The study, which was reported in the journal Nature on August 18, looked at the impact of a high-fructose meal on villi, which are thin, hair-like cells that cover the lining of the tiny intestines. Villi assist the body in better absorbing, particularly nutritional fat, in meals as it travels throughout the gastrointestinal tract by increasing the contact surface of the stomach.
The research discovered that mice fed fructose-rich diets developed villi which were 25% to 40 % bigger than mice given a non-fructose-rich diet. Furthermore, the lengthening of the villus was linked to enhanced nutritional intake, excess weight, and fat storage in the animals.
Obesity-Causing High Fructose In The Diet, Study Shows
Obesity is one of the biggest threats to people irrespective of age group. Diet and lifestyle are the main contributors that lead to obesity. Calorie intake and consumption are the key factors that affect the accumulation of fat in the body and fructose plays a prime role in the food that has more calories in concerning food.
As per preclinical research led by Weill Cornell Medicine and New York-Presbyterian, consuming sugar seems to modify cells in the digestive system, allowing it to draw in even more vitamins.
Such alterations can underlie the well-known association between increasing sugar intake and growing overweight and rates of cancer across the globe.
The researchers had no intention of studying villi. The club’s earlier work, reported in 2019, demonstrated that eating sugar could enhance tumor size in mice forms of colon cancer and that inhibiting sucrose conversion can avoid this.
The scientists looked at cells from mice fed sucrose or a simple sugar under the lens, thinking that glucose would induce hyperplasia, or faster development, of the small bowel.
“Fructose is structurally different from other sugars like glucose, and it gets metabolized differently,” said senior author Dr. Marcus DaSilva Goncalves, the Ralph L. Nachman Research Scholar, an assistant professor of medicine in the Division of Endocrinology.
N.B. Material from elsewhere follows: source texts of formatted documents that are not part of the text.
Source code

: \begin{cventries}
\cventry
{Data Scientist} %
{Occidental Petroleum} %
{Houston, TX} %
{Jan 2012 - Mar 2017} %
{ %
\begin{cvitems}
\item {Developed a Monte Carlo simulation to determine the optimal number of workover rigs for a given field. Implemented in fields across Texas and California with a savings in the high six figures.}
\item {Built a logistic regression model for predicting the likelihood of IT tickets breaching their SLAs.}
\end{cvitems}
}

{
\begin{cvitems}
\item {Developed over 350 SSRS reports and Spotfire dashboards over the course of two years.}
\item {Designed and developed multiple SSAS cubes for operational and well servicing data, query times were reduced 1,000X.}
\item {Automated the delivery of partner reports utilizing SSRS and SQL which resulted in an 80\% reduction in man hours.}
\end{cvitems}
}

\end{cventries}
Diabetes and Metabolism and an endocrinologist at New York-Presbyterian/Weill Cornell Medical Center. “Our research has found that fructose’s primary metabolite promotes the elongation of villi and supports intestinal tumor growth.”
According to Taylor, the observations in mice make sense from an evolutionary perspective. “In mammals, especially hibernating mammals in temperate climates, you have fructose being very available in the fall months when the fruit is ripe,” he said. “Eating a lot of fructose may help these animals to absorb and convert more nutrients to fat, which they need to get through the winter.”
After noticing that the villi are larger, the researchers sought to see if they are operating properly. As a result, scientists divided mice into 3 parts: reduced, elevated, and large with additional sugar.
The mice and in the third category just only developed larger villi, but they also grew more overweight than the animals on the high-fat, low-fructose diets.
Dr. Goncalves added that humans did not evolve to eat what they eat now. “Fructose is nearly ubiquitous in modern diets, whether it comes from high-fructose corn syrup, table sugar, or from natural foods like fruit,” he said. “Fructose itself is not harmful. It’s a problem of overconsumption. Our bodies were not designed to eat as much of it as we do.”
Future research will aim to confirm that the findings in mice translate to humans. “There are already drugs in clinical trials for other purposes that target the enzyme responsible for producing fructose-1-phosphate,” said Dr. Goncalves,
who is also a member of the Sandra and Edward Meyer Cancer Center. “We’re hoping to find a way to repurpose them to shrink the villi, reduce fat absorption, and possibly slow tumor growth.”